12. The GON established the NDDC to bring peace and
development to a troubled region. Is the NDDC living up to
public expectations? The NDDC believes it is performing
well, given the funds at its disposal. The oil producing
states believe the NDDC should share more funding with them.
NGOs tend to be critical. We conclude that the NDDC has yet
to meet this challenge.

13. The Niger Delta region boasts numerous NGOs. The most
notable is MOSOP (the Movement for the Survival of the OGONI
People), a group that became prominent after the late
General Abacha hanged Ken Saro Wiwa, MOSOP's Ogoni leader
and eight other activists. Other NGOs in the area include
the Niger Delta Human and Environmental Rescue Organization
(ND-Hero), Environmental Rights Action (ERA), and the Niger
Delta Wetlands Center.

14. Representatives of MOSOP and ND-HERO told EconOff they
think the NDDC is not performing well. According to these
contacts, the Presidency dispenses patronage through
contracts awarded by the NDDC. In one alleged instance,
NDDC funds meant for a road in Rivers State were diverted to
build a hotel in Port Harcourt. In another case, the wife of
a state governor allegedly benefited from NDDC funds for pet
projects. In yet another case, the Rivers State government
claims a bypass allegedly built by the NDDC. A NGO contact
revealed that this road existed before the NDDC was
established; the NDDC simply reconditioned it.

Aid Request

15. Omene seized the opportunity of EconOff's visit to
request USG assistance. He said the NDDC wants to identify
an NGO and funding to address the environmental problems
resulting from oil and gas exploration and production.

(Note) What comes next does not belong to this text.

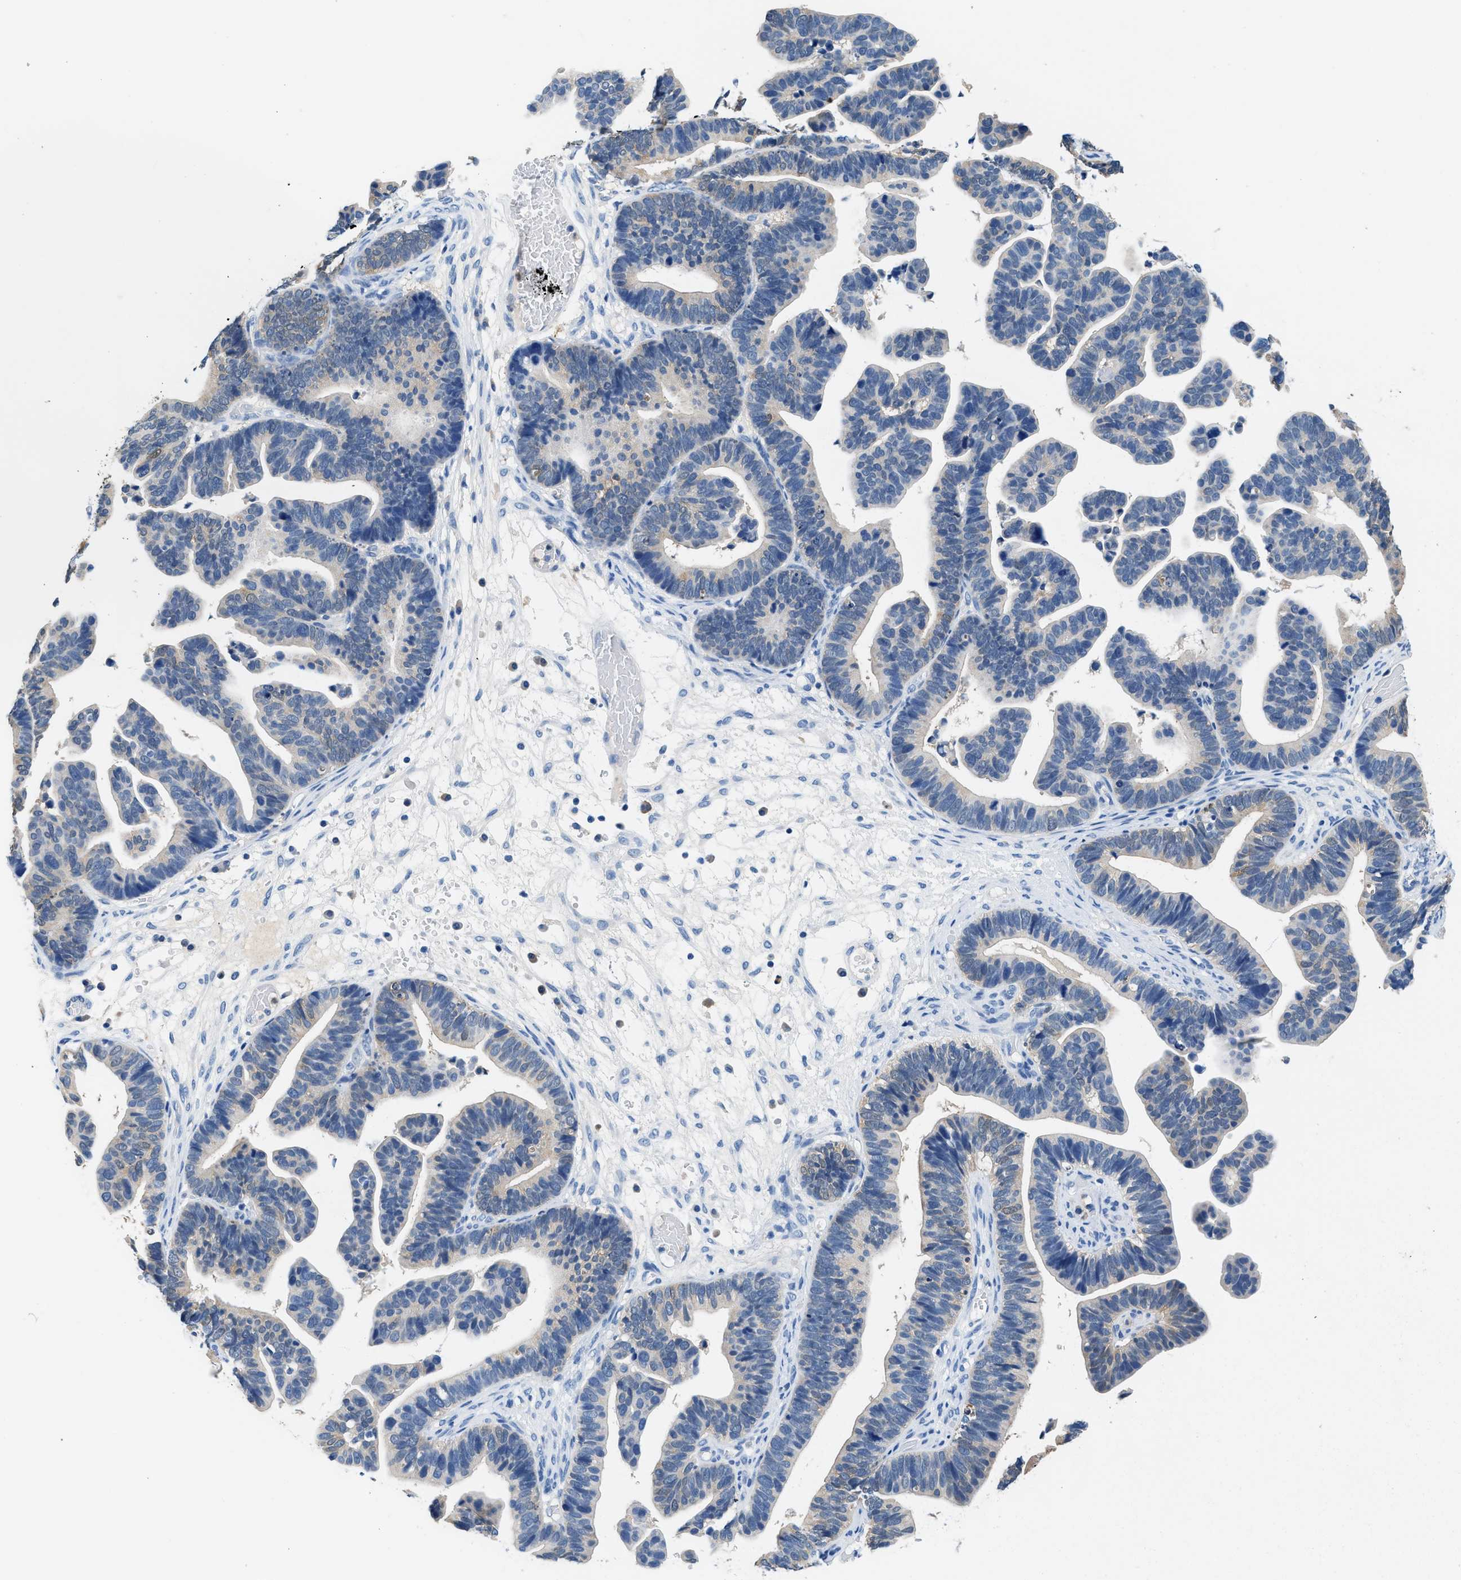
{"staining": {"intensity": "negative", "quantity": "none", "location": "none"}, "tissue": "ovarian cancer", "cell_type": "Tumor cells", "image_type": "cancer", "snomed": [{"axis": "morphology", "description": "Cystadenocarcinoma, serous, NOS"}, {"axis": "topography", "description": "Ovary"}], "caption": "DAB immunohistochemical staining of ovarian cancer (serous cystadenocarcinoma) displays no significant staining in tumor cells.", "gene": "FADS6", "patient": {"sex": "female", "age": 56}}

16. The NDDC's task is enormous. It must satisfy the needs
of disparate local ethnic groups and communities, whose only
bond is their increasing frustration over the lack of
development and perceived inattention to their plight at all
levels of government. Their grievances include the
marginalization of minority ethnic groups and distrust of
the oil companies. The NDDC must persuade these groups to
cooperate and to create an enabling environment that can
sustain development projects. While it may not be evident
to the region's inhabitants, development will be sustainable
to the extent that it supports an enabling environment for
the oil and gas producers in the region.

17. The NDDC's willingness to implement ad hoc projects, at
times manipulated by politicians, lends credence to reports
that the NDDC is not transparent and is incapable of
managing itself, let alone the development of the Delta
region. Given its predecessor's failures, the NDDC must
prove itself to its Delta constituency. To succeed, the
Corporation must engage local communities and ultimately use
the funds entrusted to it to implement meaningful projects.
If it does this, the NDDC will have taken steps toward
promoting economic development and social stability in the
Delta. If it does not, the Niger Delta will continue to be
an area of instability to the detriment of its inhabitants,
the Nigerian government, and the oil and gas companies
operating in its midst. End comment.